━━━━━ Document section

(x)html agony aunt

i’m proposing here a place to gather all the bad work big guns are doing.

why? think about it: big guns like Microsoft, Google, Apple and so on rule the minds of web developers and web users providing free or, worst, for hard cash, browsers and dev tools.

this means many could be fooled in thinking that if the big guns do it so can we! i see danger road ahead, don’t you?

how are they backing up their positions as big guns? are they worthy or are they not of our respect and attention? what and where are they fitting a round peg in a square hole?

this will help us, hopefully, to distinguish for-money-sake-dev from real-standards-conforming-dev!

:cool: you got me there ! i was contradicting my self a bit !

The earlier examples in this thread of Microsoft web pages makes it obvious that it is possible since presumably whoever wrote that crappy code still has their job.

With small coders who create web sites for people and who don’t them maintain them afterwards it is a matter of the site owner not knowing enough to know that the original code is garbage until they next want changes made and get huge quotes for fixing it (eg. swapping the order of two columns on a properly coded site with hundreds of pages can take a few seconds whereas if it was done using tables for layout then it may be many hours of work with price tags to match). The person who created the site isn’t going to care that it is going to cost the person say $1000 for 20 hours work to swap two columns on all their pages instead of charging them $10 to make the same change on a properly coded site even though the $10 represents an hourly rate of several times what the $1000 represents.

with the risk of being bashed: that is something a group school project might look like :slight_smile:

i can’t help but think:

i started this thread with a precise goal: to determine if “à la carte” coding is really necessary. i mean, we all seem to talk about how the code should look like, but we all are talking about it like a group of virgins talk about sex: we don’t know if we’ve experienced it yet! :wink:

browsers will have to comply, like they did in the past, for the next several years at least, and support badly written pages (except xhtml, but we know how this one goes now…). that seems to be the html5 philosophy too: anything goes.

big guns seem to tell us that the most important thing is to make it work.

clients want what they want, and they won’t pay more for a quality which they don’t ask for, they just want results. if the page is looking good, and is cross browser, the heck with the rest.

validations is a lie most of the times and can get in the way of results, so it really isn’t an issue nor with devs nor with clients.

if one started coding in html 3.2 he still can successfully do so nowadays, using html 3.2 alone.

are we to follow results, as a common sense, or are we to keep our pride as devs? will this help any time soon or in the future, or our efforts will only mean something in a small circle?

and they don’t have a company wide policy regarding coding. in other pages, like http://translate.google.com, they do close these elements, even if they don’t have attributes attached.

Likely several different people coding different pages.

I’d fully agree with that regarding obstacles and Network Policies implemented by certain departments within a medium to large organisation. Also [I agree] it’s not always the Network Administrators or Networking Professionals (department) that are allowed to dictate all “software upgrades/changes” believe it or not.

Although they usually get the arduous task of distribution and network deployment of the software itself. :slight_smile:

it doesn’t show… yet :slight_smile: still, that page is a PRODUCT from a commercial company. which means it has a bigger audience, hence a bigger impact. and you are right in what you’ve said before, copy-paste from their page possible. also possible is the high regard many have for the name be a factor in not understanding that that is a bad code. my points all along.

━━━━━━━━━━
━━━━━ Supplied information

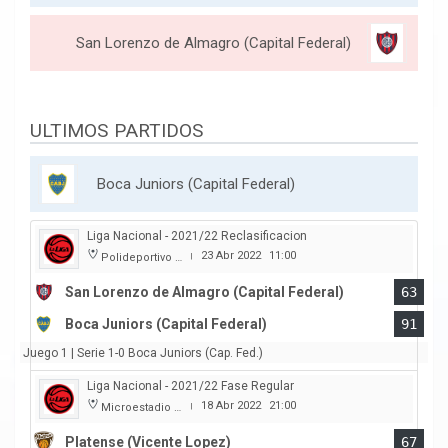
San Lorenzo de Almagro (Capital Federal)
ULTIMOS PARTIDOS
Boca Juniors (Capital Federal)
Liga Nacional - 2021/22 Reclasificacion
23 Abr 2022
11:00
Polideportivo Roberto Pando
|
San Lorenzo de Almagro (Capital Federal)
63
Boca Juniors (Capital Federal)
91
Juego 1 | Serie 1-0 Boca Juniors (Cap. Fed.)
Liga Nacional - 2021/22 Fase Regular
18 Abr 2022
21:00
Microestadio Ciudad de Vicente Lopez
|
Platense (Vicente Lopez)
67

━━━━━━━━━━

• Exercise instructions
• 1. Name every company that the thread on web coding mentions by name.
• 2. Write out the basketball results listing shown above line for line, but leave out the picture.

• Solutions to the problems
• 1. Microsoft, Google, Apple

• 2.
San Lorenzo de Almagro (Capital Federal)
ULTIMOS PARTIDOS
Boca Juniors (Capital Federal)
Liga Nacional - 2021/22 Reclasificacion
23 Abr 2022
11:00
Polideportivo Roberto Pando
|
San Lorenzo de Almagro (Capital Federal)
63
Boca Juniors (Capital Federal)
91
Juego 1 | Serie 1-0 Boca Juniors (Cap. Fed.)
Liga Nacional - 2021/22 Fase Regular
18 Abr 2022
21:00
Microestadio Ciudad de Vicente Lopez
|
Platense (Vicente Lopez)
67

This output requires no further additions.